Becoming vegan way before it was a trend, what does this way of life mean to you as an artist and an individual?

It saved my family. It gave my father new hope when he was diagnosed with cancer. I went on that journey with him. And I never left. The karma, my love for animals, the way we feel, and the enlightenment is something that works for me. I encourage people to at least try the journey. It isn’t for everyone. But it damn sure works for me.

Could you tell us one low and one high of your musical career and how have you grown from these experiences?

The high is always the fans. The movement. The people you touch and who touch me. That’s priceless. To know we are healing each other, that’s a real feeling. The low is the uphill battle for independent artists to get more opportunities. Things are changing. But I’m greedy. I want shit to happen faster. We work too damn hard to not have more access or platforms. But believe I’m working to change that.

Travelling around the world and working in the studio all hours, how do you find your peace of mind and what are your methods of self-care?

I’m telling myself to know when to stop. That’s been something I’ve had to practice. Black people sometimes feel guilty for taking a break. Like we have to always be working to stay ahead. But that leads to stress, a soul worn, and an early grave. We have to know when to breathe and take in the journey. I used to work so hard I’d forget to sleep. Like literally 3 days no sleep. I felt guilty or lazy if I didn’t take up all 24 hours of the day. Especially doing everything DIY. I felt I had to stay ahead to stay with the pace of the industry. But as I’ve grown I’ve learned that loving yourself is also taking care of yourself. External success can’t be appreciated without internal progress. I’m learning that daily. I’m still a workaholic, but I’ve learned to take time too. I’m not really concerned about the industry anymore. I’m concerned about creating a legacy I can be proud of. That’s success for me. 

Could you give us a few words on the meaning, concept and ideas behind the music video “new breed” (why is this track important to you)?

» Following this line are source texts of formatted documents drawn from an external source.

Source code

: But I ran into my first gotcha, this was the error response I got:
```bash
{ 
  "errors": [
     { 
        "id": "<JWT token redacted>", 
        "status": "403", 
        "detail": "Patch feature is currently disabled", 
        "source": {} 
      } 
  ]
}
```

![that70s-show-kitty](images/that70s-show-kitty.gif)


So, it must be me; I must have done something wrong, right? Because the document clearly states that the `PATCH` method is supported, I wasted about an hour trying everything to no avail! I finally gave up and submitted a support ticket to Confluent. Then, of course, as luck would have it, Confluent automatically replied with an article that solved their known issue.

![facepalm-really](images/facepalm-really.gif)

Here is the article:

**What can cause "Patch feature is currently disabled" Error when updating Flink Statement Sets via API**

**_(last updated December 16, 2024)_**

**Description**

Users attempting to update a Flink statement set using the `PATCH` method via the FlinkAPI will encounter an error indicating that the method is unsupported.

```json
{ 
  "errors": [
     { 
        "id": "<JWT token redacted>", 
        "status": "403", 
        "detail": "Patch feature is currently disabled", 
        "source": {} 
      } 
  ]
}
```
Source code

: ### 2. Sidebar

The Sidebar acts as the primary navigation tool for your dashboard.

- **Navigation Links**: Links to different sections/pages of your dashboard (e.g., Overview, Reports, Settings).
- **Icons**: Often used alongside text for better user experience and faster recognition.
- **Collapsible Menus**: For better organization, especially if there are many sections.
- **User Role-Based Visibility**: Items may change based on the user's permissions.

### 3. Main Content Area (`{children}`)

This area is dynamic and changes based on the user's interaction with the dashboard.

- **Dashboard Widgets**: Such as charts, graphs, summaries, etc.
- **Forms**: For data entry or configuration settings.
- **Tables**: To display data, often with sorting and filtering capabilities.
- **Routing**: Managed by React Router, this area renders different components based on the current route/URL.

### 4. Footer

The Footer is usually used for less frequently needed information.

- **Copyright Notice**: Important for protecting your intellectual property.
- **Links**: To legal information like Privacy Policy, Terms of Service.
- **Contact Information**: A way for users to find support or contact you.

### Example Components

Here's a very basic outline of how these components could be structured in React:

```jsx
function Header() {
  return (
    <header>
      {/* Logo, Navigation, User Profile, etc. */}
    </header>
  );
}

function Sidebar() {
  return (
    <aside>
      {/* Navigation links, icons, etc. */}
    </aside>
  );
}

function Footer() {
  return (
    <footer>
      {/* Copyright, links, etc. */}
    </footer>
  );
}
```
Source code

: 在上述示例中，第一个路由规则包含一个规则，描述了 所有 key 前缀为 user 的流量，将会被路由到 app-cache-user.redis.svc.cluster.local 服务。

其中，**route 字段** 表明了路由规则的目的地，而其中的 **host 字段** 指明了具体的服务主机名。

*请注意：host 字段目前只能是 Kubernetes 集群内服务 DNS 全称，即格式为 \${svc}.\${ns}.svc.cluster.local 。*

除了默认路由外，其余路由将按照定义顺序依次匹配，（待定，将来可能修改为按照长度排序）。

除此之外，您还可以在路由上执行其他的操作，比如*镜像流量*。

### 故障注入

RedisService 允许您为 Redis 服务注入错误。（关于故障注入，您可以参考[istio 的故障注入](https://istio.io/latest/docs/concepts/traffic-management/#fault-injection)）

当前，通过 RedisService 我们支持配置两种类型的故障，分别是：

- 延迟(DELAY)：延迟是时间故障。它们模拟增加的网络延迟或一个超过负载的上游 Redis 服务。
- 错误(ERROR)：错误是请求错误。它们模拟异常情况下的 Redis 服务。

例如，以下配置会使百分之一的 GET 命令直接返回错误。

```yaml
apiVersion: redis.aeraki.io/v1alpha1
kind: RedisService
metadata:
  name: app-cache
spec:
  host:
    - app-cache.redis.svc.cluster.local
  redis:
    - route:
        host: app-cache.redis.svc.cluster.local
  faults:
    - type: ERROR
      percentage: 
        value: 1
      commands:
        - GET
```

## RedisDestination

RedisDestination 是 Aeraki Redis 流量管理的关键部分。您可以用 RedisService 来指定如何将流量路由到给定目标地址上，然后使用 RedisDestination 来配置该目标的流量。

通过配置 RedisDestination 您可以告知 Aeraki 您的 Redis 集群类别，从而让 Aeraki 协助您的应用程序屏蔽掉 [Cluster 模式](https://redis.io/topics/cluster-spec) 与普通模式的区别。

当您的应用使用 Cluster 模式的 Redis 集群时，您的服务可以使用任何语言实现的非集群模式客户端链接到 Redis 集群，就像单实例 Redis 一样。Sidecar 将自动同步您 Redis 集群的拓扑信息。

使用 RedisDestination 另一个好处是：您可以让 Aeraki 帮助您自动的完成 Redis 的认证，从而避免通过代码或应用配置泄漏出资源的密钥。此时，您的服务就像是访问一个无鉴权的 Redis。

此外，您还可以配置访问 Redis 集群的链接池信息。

We changed the Robert E Lee statue in New Orleans into a black native indigenous woman. The idea was purposeful. In Louisiana there is extreme racism still happening today. The fight to not take that statue down, or the fact that we have streets in New Orleans named after him is one of the reasons I’m so vocal about helping our culture progress forward. New Breed is a “Fuck You” anthem for black women who have been treated like they haven’t been the gatekeepers to important moments in society. We will no longer pander or be quiet. We are Kings. And I wanted a visual that spoke to that attitude. So I said fuck it and removed Robert E Lee my damn self and put a true leader there and I dare anyone to think I care how they feel about it.